GOAL OF THE EXERCISE: Rewrite the data below, replacing every occurrence of "chart" with "graph" and leaving all other text unchanged. Omit the pictures from your version.

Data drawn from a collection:
——
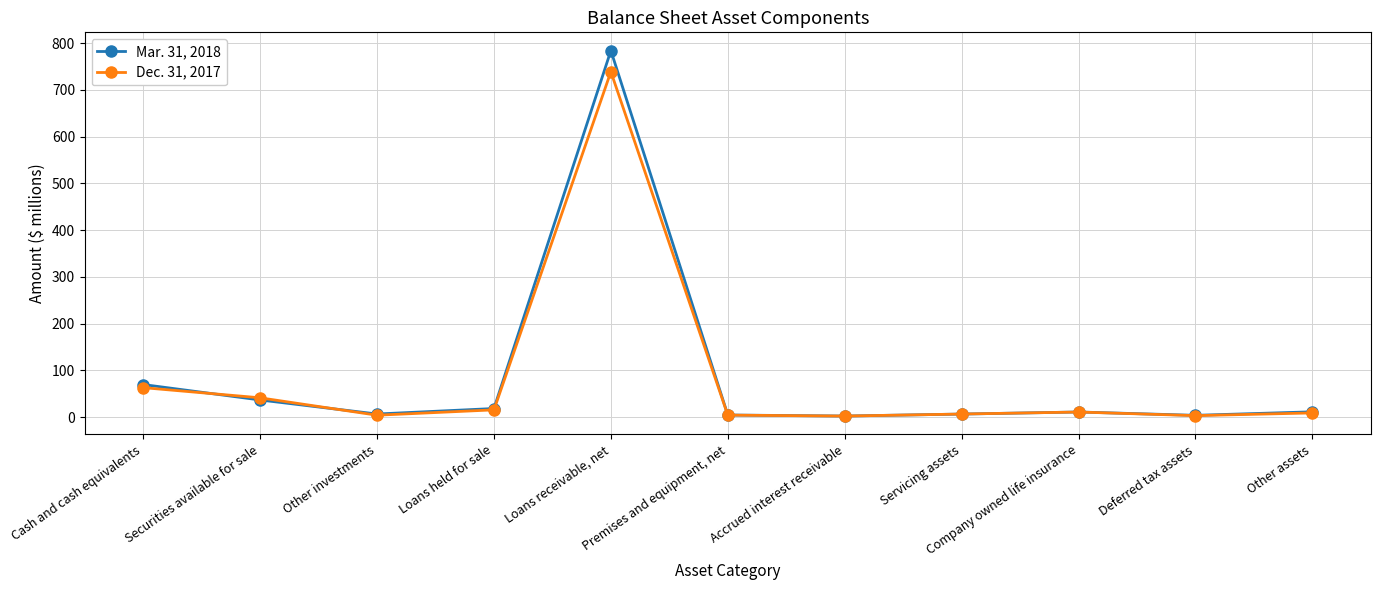

Is this an area chart (filled region under the line)?

No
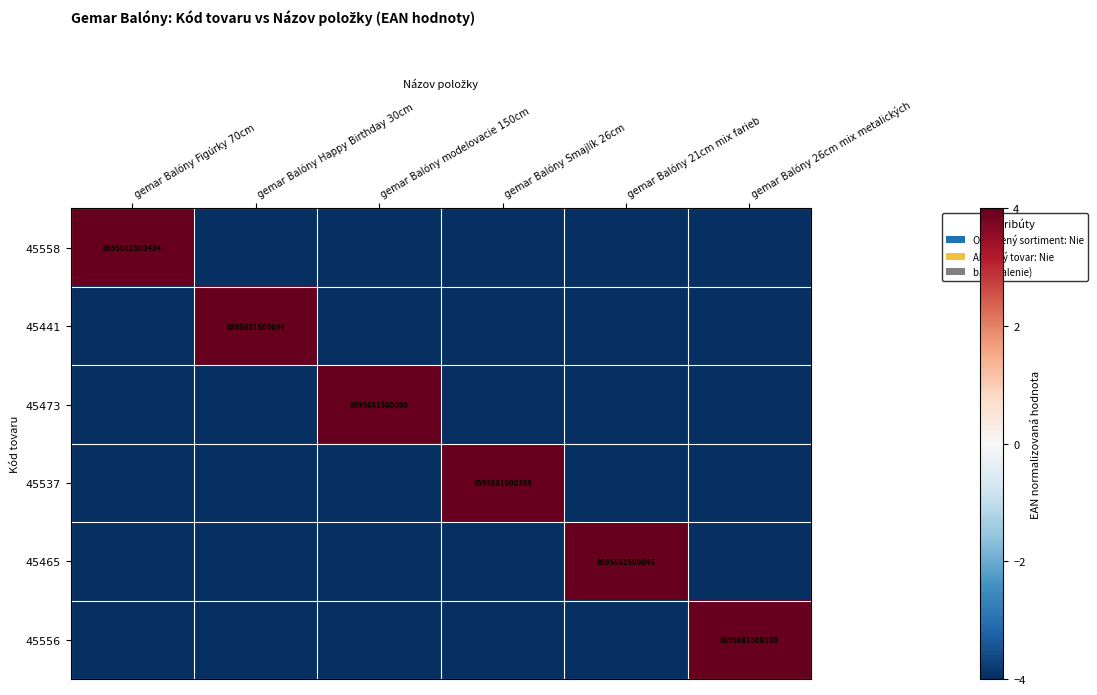

The 45465 series shows 2959643435633 at gemar Balóny 21cm mix farieb. True or false?

False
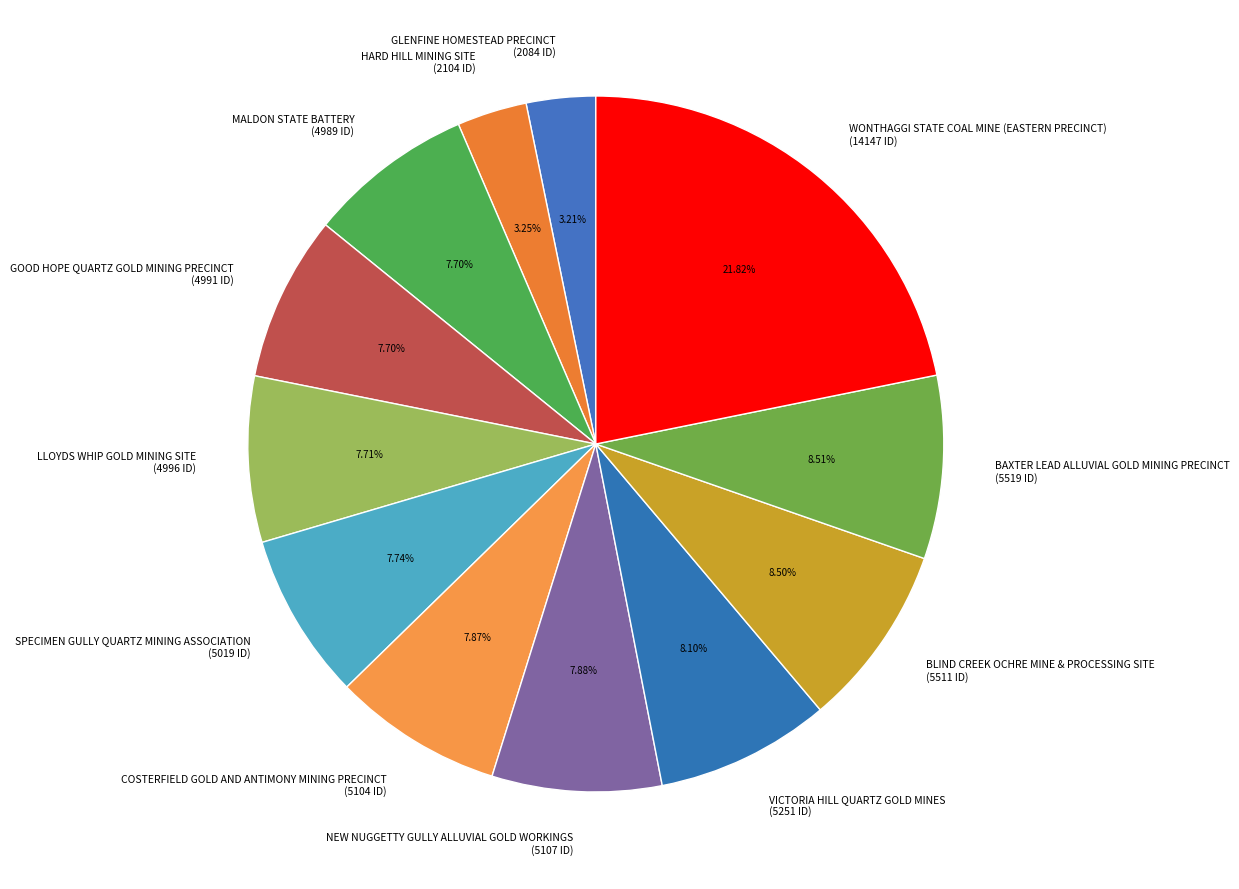

Does LLOYDS WHIP GOLD MINING SITE (4996 ID) represent more than half of the total?

No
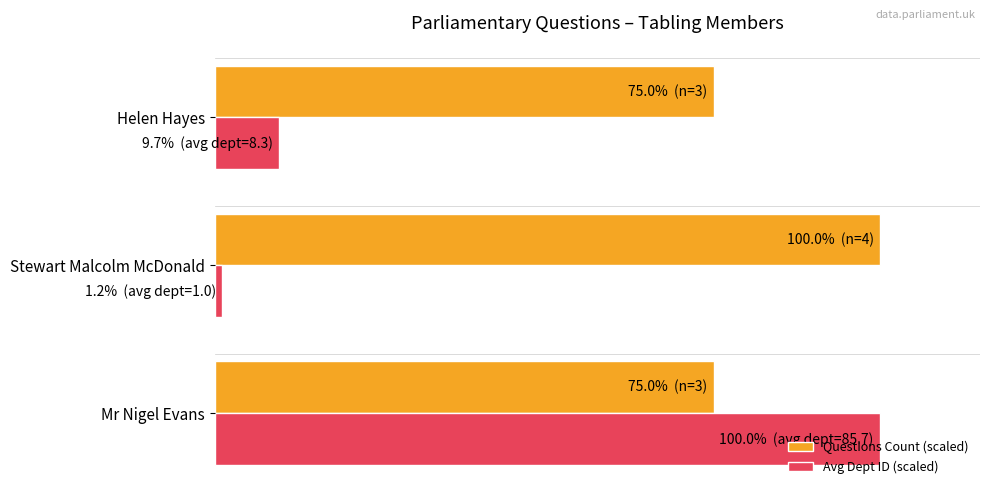

What are all the series names shown in the legend?

Questions Count (scaled), Avg Dept ID (scaled)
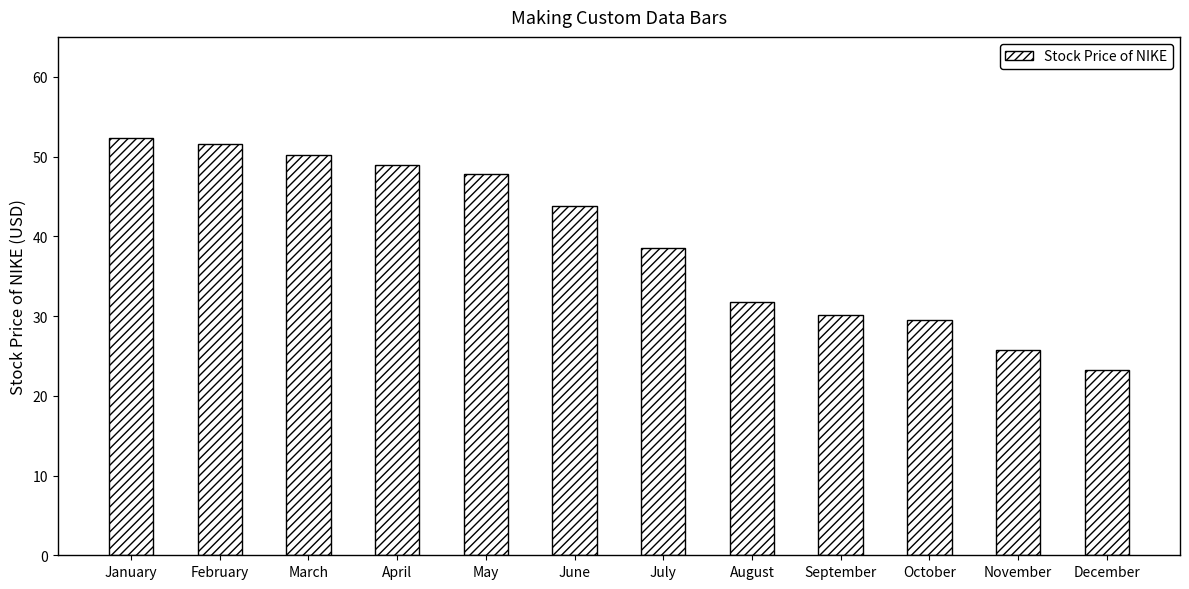

List the labels in order of value, smallest first.

December, November, October, September, August, July, June, May, April, March, February, January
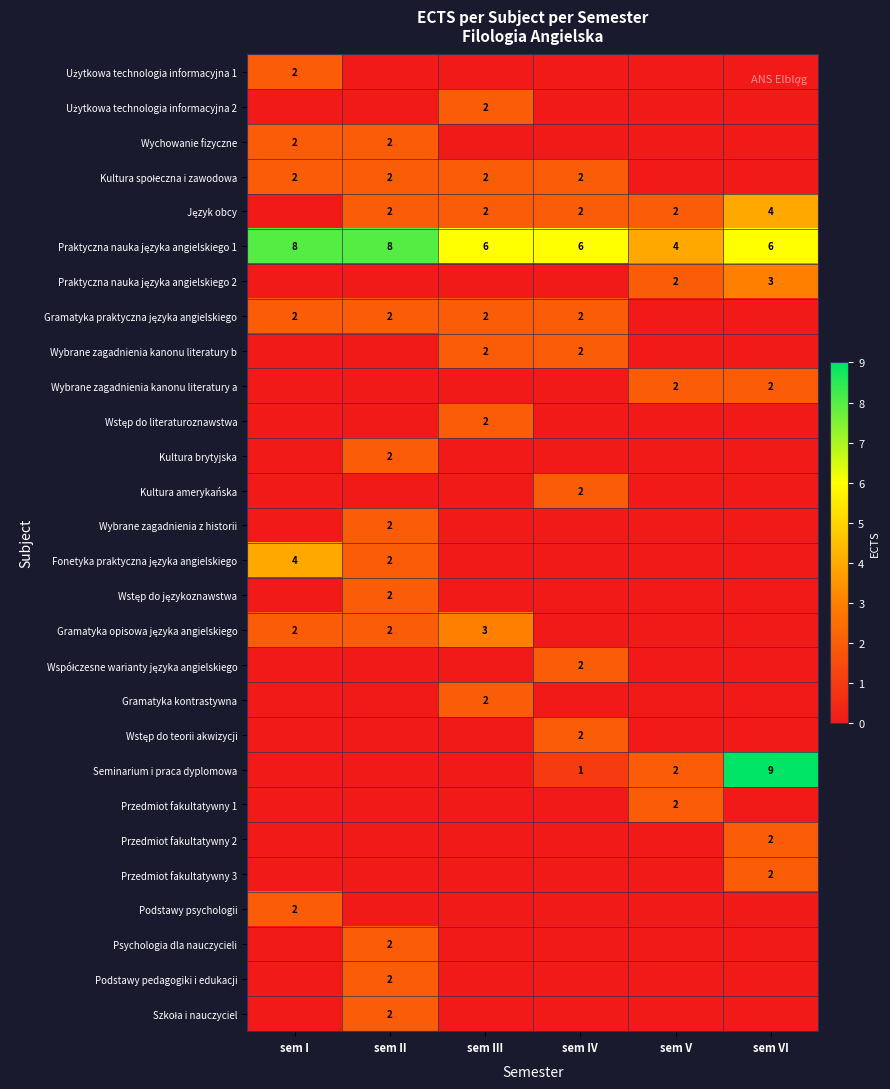

How many categories are shown in the chart?

6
——
RESULT OF THE TASK:
Is this an area graph (filled region under the line)?

No

The 45465 series shows 2959643435633 at gemar Balóny 21cm mix farieb. True or false?

False

Does LLOYDS WHIP GOLD MINING SITE (4996 ID) represent more than half of the total?

No

What are all the series names shown in the legend?

Questions Count (scaled), Avg Dept ID (scaled)

List the labels in order of value, smallest first.

December, November, October, September, August, July, June, May, April, March, February, January

How many categories are shown in the graph?

6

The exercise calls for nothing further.